Forum Moderators: Robert Charlton & goodroi
I have 3 domains - two of them well established, well linked. Google doesn't really want to index the third one (newest), linked from the other two. Only 10% of pages are indexed. Now I have two theories:
1. Domain's history. This domain was already registered in 2006 and 2007 - but I can't find out what was there - archive.org doesn't have anything about it - are there other methods? And even if this domain was full of black-seo in the past - how long will it take for Google to understand that things have changed?
2. This domain differs from my other two, in that most of the pages are identical in about 80%, - this isn't supposed to be some kind of SEO trick - it's just a nature of this website. There are common links to various parts of the service everywhere, plus - unique - user generated content, but usually very short. So a page looks like this:
What's the service about (the same on all the pages)
Recently added stuff (the same on all the pages)
Other common stuff (the same on all the pages)
Unique contents
Other common stuff (the same on all the pages)

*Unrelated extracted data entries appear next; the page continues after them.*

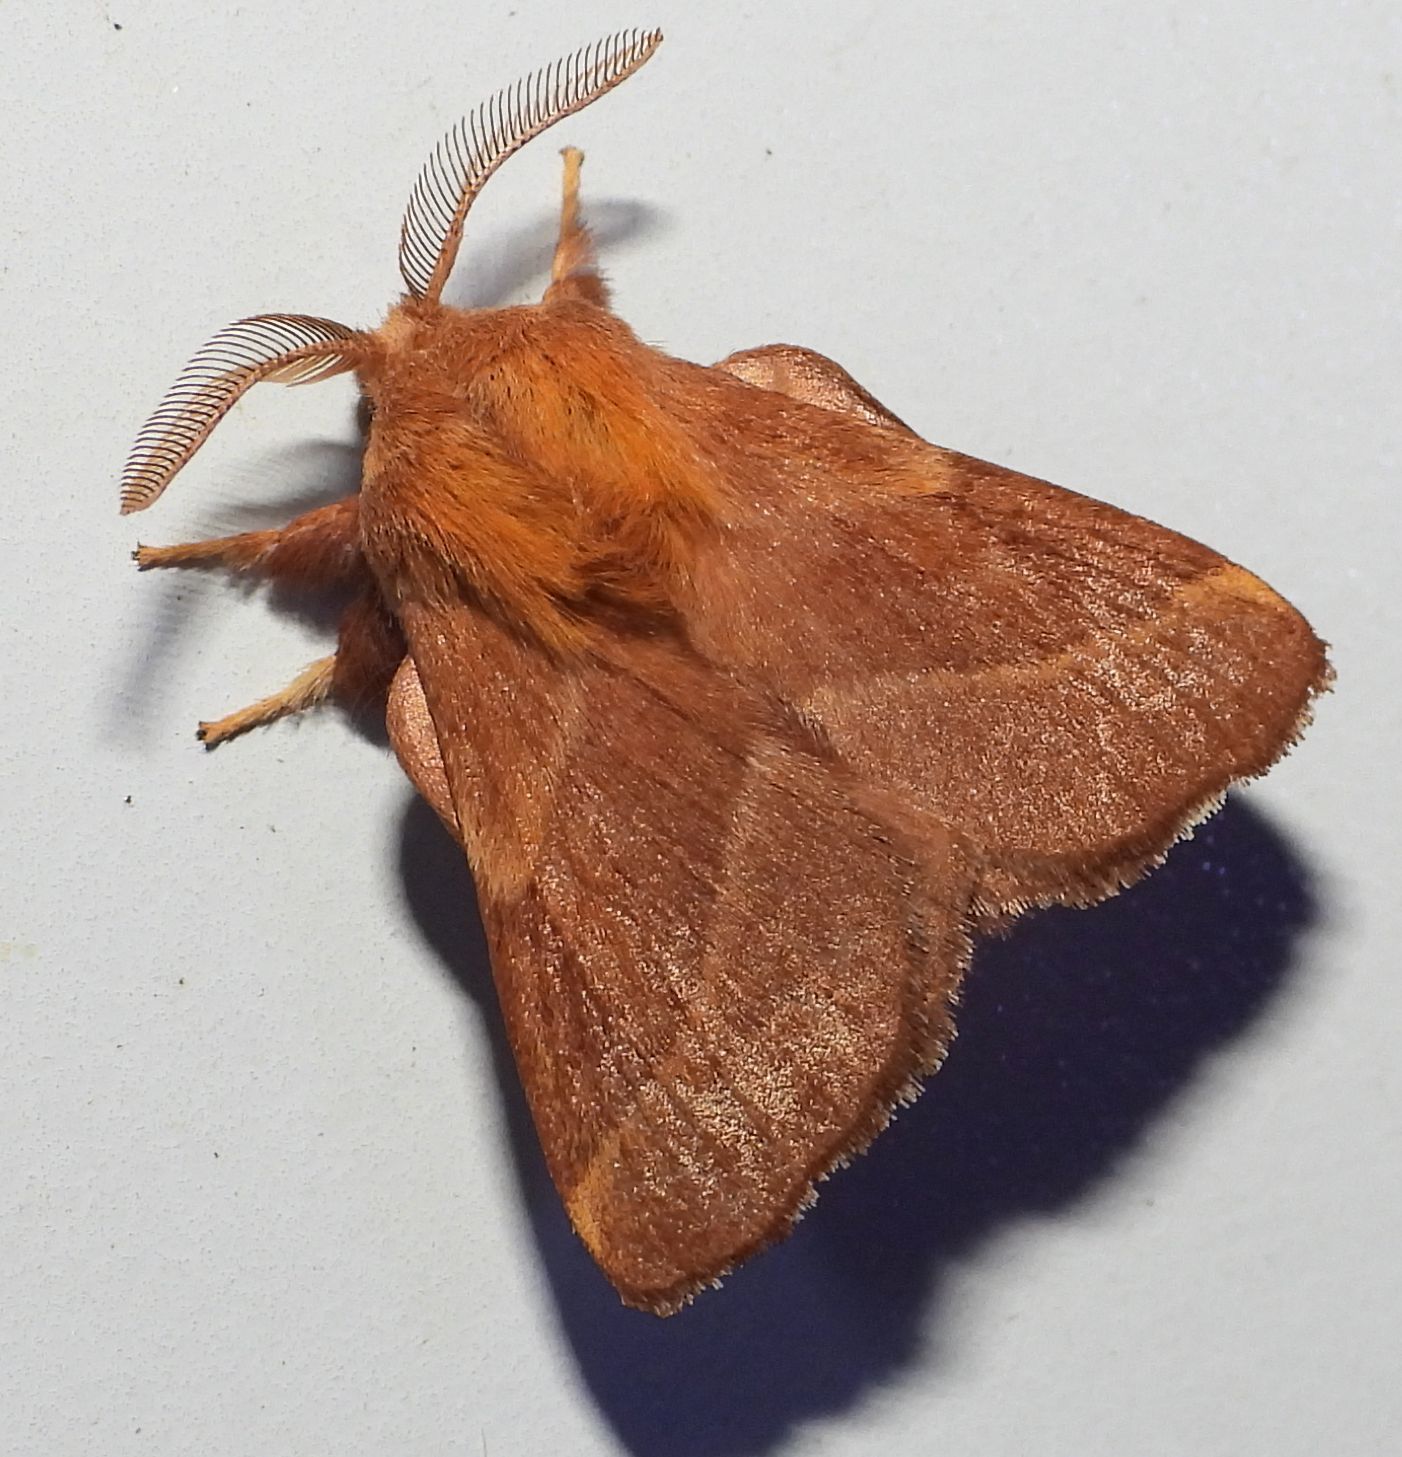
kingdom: Animalia
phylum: Arthropoda
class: Insecta
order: Lepidoptera
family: Lasiocampidae
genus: Malacosoma
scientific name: Malacosoma disstria
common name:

So, I'm wondering - how much unique content on a page is enough/not enough?
p.s. site:domain brings n results, after clicking "more" it brings n+1 results (only one more).
p.s.2. If you see a grammar error, please let me know - it will help me improve my English :)
When I work with a site that needs to put a large amount of the same content on every page, I usually suggest an iframe to hold it. That way the duplicated content is not in the source code for every url - only the one url that the iframe holds. This approach often works very well.